Just because someone use to do bad things & they no longer do it as time passes... They don't deserve to be treated like trash in the future.

Reply January 23, 2016 - edited
kevqn

@shini: Did you not read where I said "he still steals from his job"? I'm not letting a thief into my car, it is my place to "punish" someone, it's my car. He didn't suffer any consequences, he just happened to stop. Imagine you have a job, work really hard and buy a nice phone or a really nice watch. Now imagine someone comes, beats you up and takes those things that you worked hard for. This is that guy, and if you think I should feel bad for someone like that, then you're pathetic.

People that steal and hurt people don't deserve any respect and should be treated like dirt

Reply January 23, 2016 - edited
Shini

Bruh what the fudge. So just because someone use to do bad things in the past marks them a bad person for life? Even though not only do they no longer do it. They were held accountable for their actions one way or other.

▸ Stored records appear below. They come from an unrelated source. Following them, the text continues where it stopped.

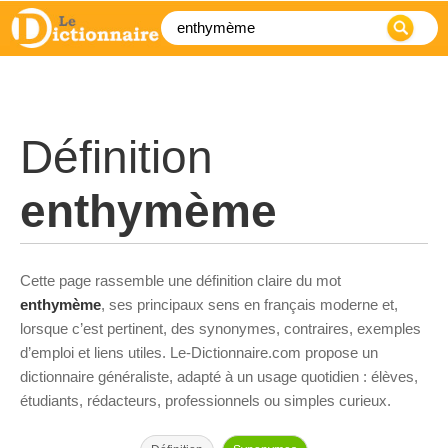
Définition
enthymème
Cette page rassemble une définition claire du mot
enthymème
, ses principaux sens en français moderne et,
lorsque c’est pertinent, des synonymes, contraires, exemples
d’emploi et liens utiles. Le-Dictionnaire.com propose un
dictionnaire généraliste, adapté à un usage quotidien : élèves,
étudiants, rédacteurs, professionnels ou simples curieux.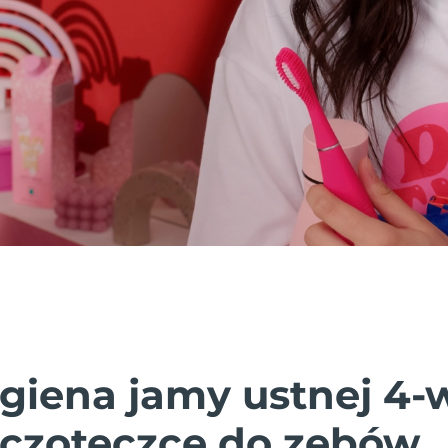
igiena jamy ustnej 4-
zczoteczce do zębów.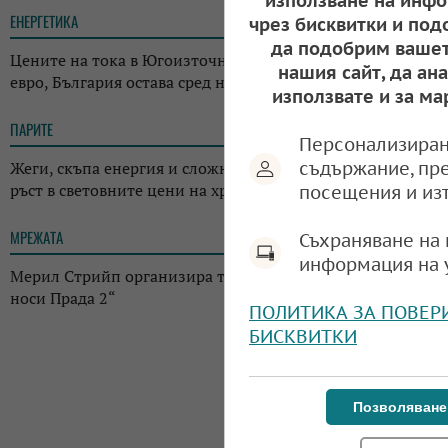
използване на инфо
ЕНЕРГЕТИКА
12:29
чрез бисквитки и под
да подобрим вашет
Цените на тока в Югоизточна Европа скочиха над 700
нашия сайт, да ан
евро, България остава сред най-евтините пазари
използвате и за ма
ПАРИТЕ
18:05
Персонализиран
Жеги, скъпа енергия и сложна геополитика: ФАО отчете
съдържание, пр
ръст в световните цени на храните
посещения и из
МРЕЖАТА
17:38
Съхраняване на 
информация на 
Мерил Стрийп организира търг с костюми от „Дяволът
носи Прада 2“
ПОЛИТИКА ЗА ПОВЕР
БИСКВИТКИ
Позволяване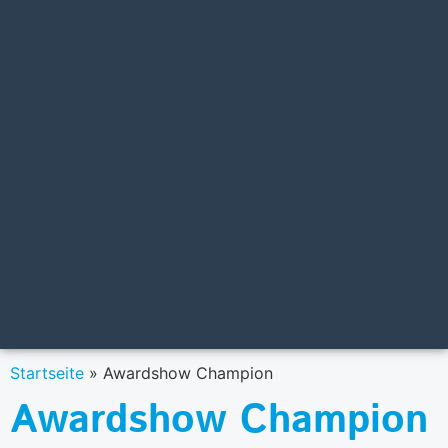
Startseite
»
Awardshow Champion
Awardshow Champion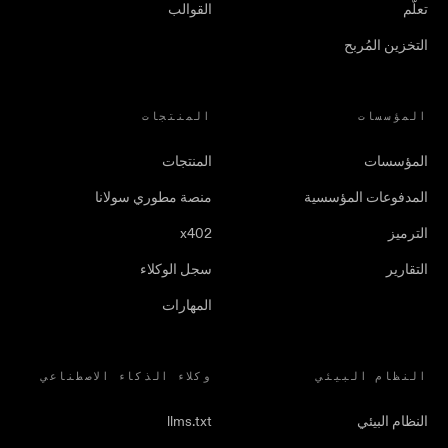
تعلّم
القوالب
التخزين المُربح
المؤسسات
المنتجات
المؤسسات
المنتجات
المدفوعات المؤسسية
منصة مطوري سولانا
الترميز
x402
التقارير
سجل الوكلاء
المهارات
النظام البيئي
وكلاء الذكاء الاصطناعي
النظام البيئي
llms.txt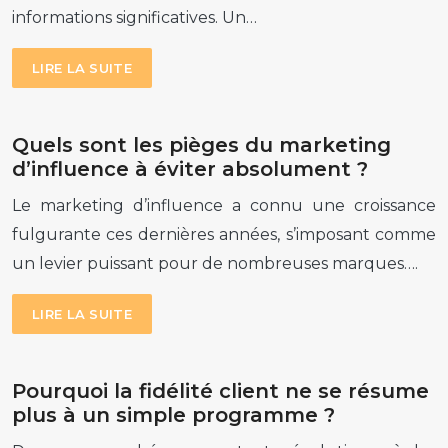
informations significatives. Un…
LIRE LA SUITE
Quels sont les pièges du marketing
d’influence à éviter absolument ?
Le marketing d’influence a connu une croissance
fulgurante ces dernières années, s’imposant comme
un levier puissant pour de nombreuses marques….
LIRE LA SUITE
Pourquoi la fidélité client ne se résume
plus à un simple programme ?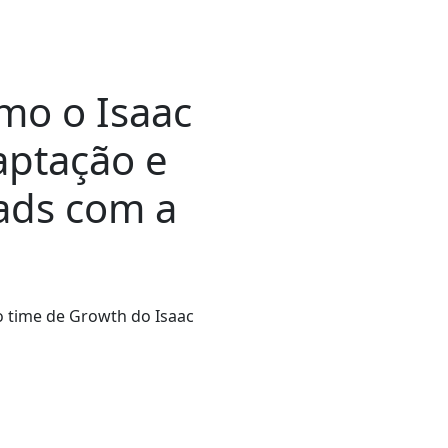
mo o Isaac
aptação e
ads
com a
o time de Growth do Isaac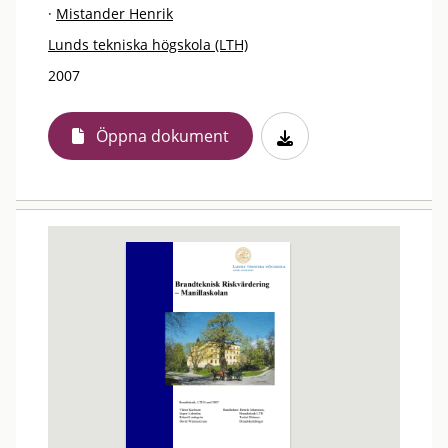
·
Mistander Henrik
Lunds tekniska högskola (LTH)
2007
Öppna dokument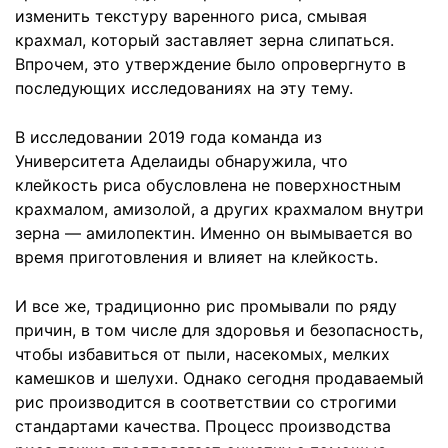
изменить текстуру варенного риса, смывая
крахмал, который заставляет зерна слипаться.
Впрочем, это утверждение было опровергнуто в
последующих исследованиях на эту тему.
В исследовании 2019 года команда из
Университета Аделаиды обнаружила, что
клейкость риса обусловлена не поверхностным
крахмалом, амизолой, а других крахмалом внутри
зерна — амилопектин. Именно он вымывается во
время приготовления и влияет на клейкость.
И все же, традиционно рис промывали по ряду
причин, в том числе для здоровья и безопасность,
чтобы избавиться от пыли, насекомых, мелких
камешков и шелухи. Однако сегодня продаваемый
рис производится в соответствии со строгими
стандартами качества. Процесс производства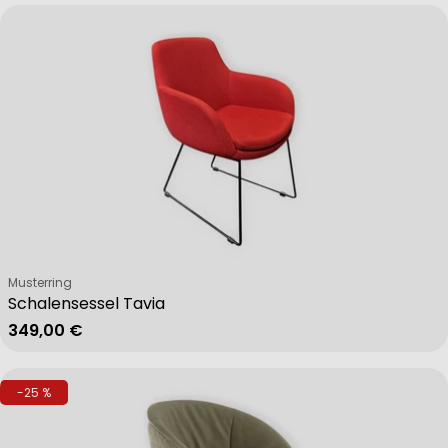
Verkäufer:
Musterring
Schalensessel Tavia
Regulärer Preis
349,00 €
-25 %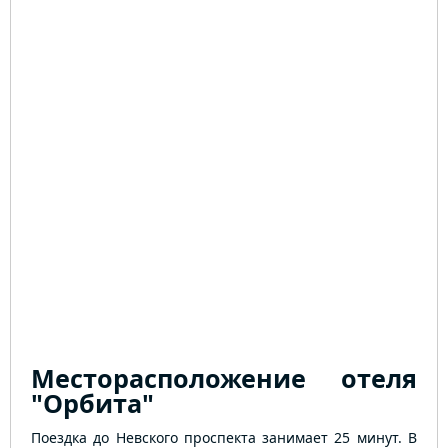
Месторасположение отеля
"Орбита"
Поездка до Невского проспекта занимает 25 минут. В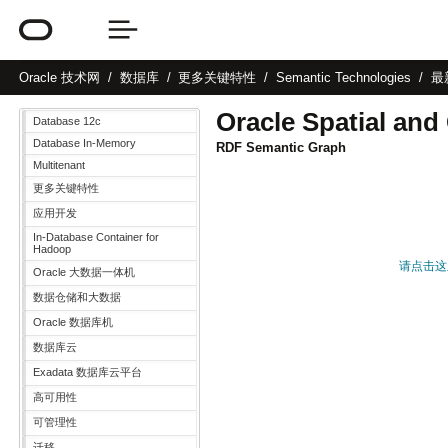
Oracle
技术网
数据库
更多关键特性
Semantic Technologies
最
Oracle Spatial and
Database 12c
Database In-Memory
RDF Semantic Graph
Multitenant
更多关键特性
应用开发
In-Database Container for
Hadoop
请点击这里转
Oracle 大数据一体机
数据仓储和大数据
Oracle 数据库机
数据库云
Exadata 数据库云平台
高可用性
可管理性
迁移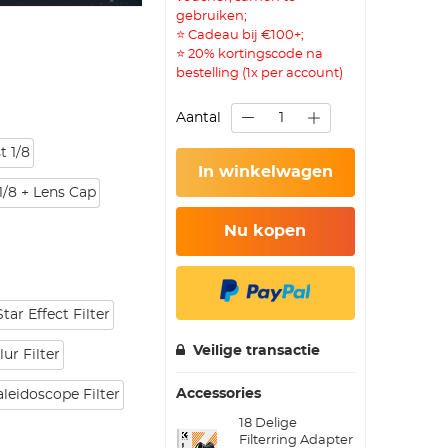
gebruiken;
⭐ Cadeau bij €100+;
⭐ 20% kortingscode na
bestelling (1x per account)
Aantal
t 1/8
In winkelwagen
1/8 + Lens Cap
Nu kopen
tar Effect Filter
Veilige transactie
ur Filter
Accessories
leidoscope Filter
18 Delige
Filterring Adapter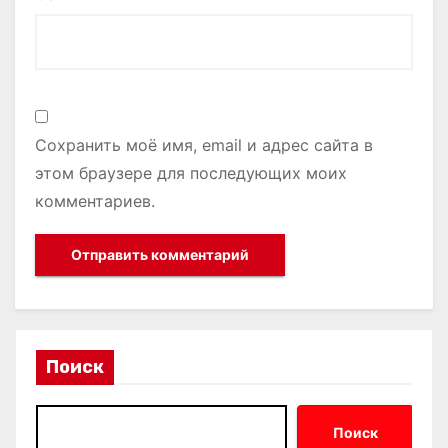
Сохранить моё имя, email и адрес сайта в
этом браузере для последующих моих
комментариев.
Поиск
Поиск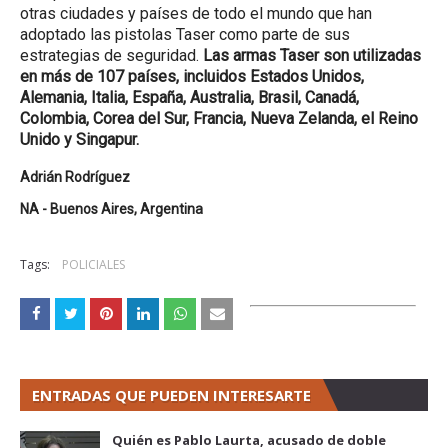
otras ciudades y países de todo el mundo que han
adoptado las pistolas Taser como parte de sus
estrategias de seguridad.
Las armas Taser son utilizadas
en más de 107 países, incluidos Estados Unidos,
Alemania, Italia, España, Australia, Brasil, Canadá,
Colombia, Corea del Sur, Francia, Nueva Zelanda, el Reino
Unido y Singapur.
Adrián Rodríguez
NA - Buenos Aires, Argentina
Tags:
POLICIALES
ENTRADAS QUE PUEDEN INTERESARTE
Quién es Pablo Laurta, acusado de doble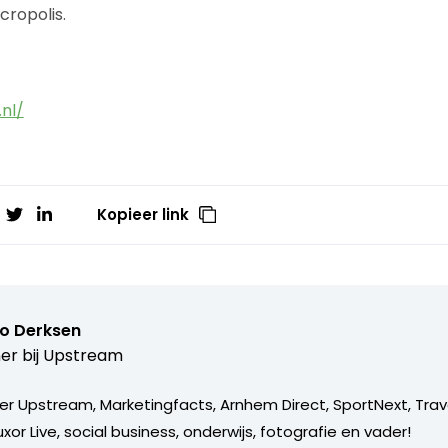
ropolis.
nl/
Kopieer link
o Derksen
er bij
Upstream
er Upstream, Marketingfacts, Arnhem Direct, SportNext, Trav
xor Live, social business, onderwijs, fotografie en vader!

And i thought I was the mentally ill person... You have issues. What you did was flatout wrong. why is what he did in the past relevant now? Why does it even matter? It's not like he would rob you or anyone else again.(I hope, i don't think he'd do it again. If he's telling you now about what he use to do) Furthermore, it's not your place to "punish" someone for the wrong they do. Especially if it's not any wrong to you.

You're just being an butthole about something that has nothing to do with you. And about something he likely already suffered the consequences of. He doesn't need a double KO.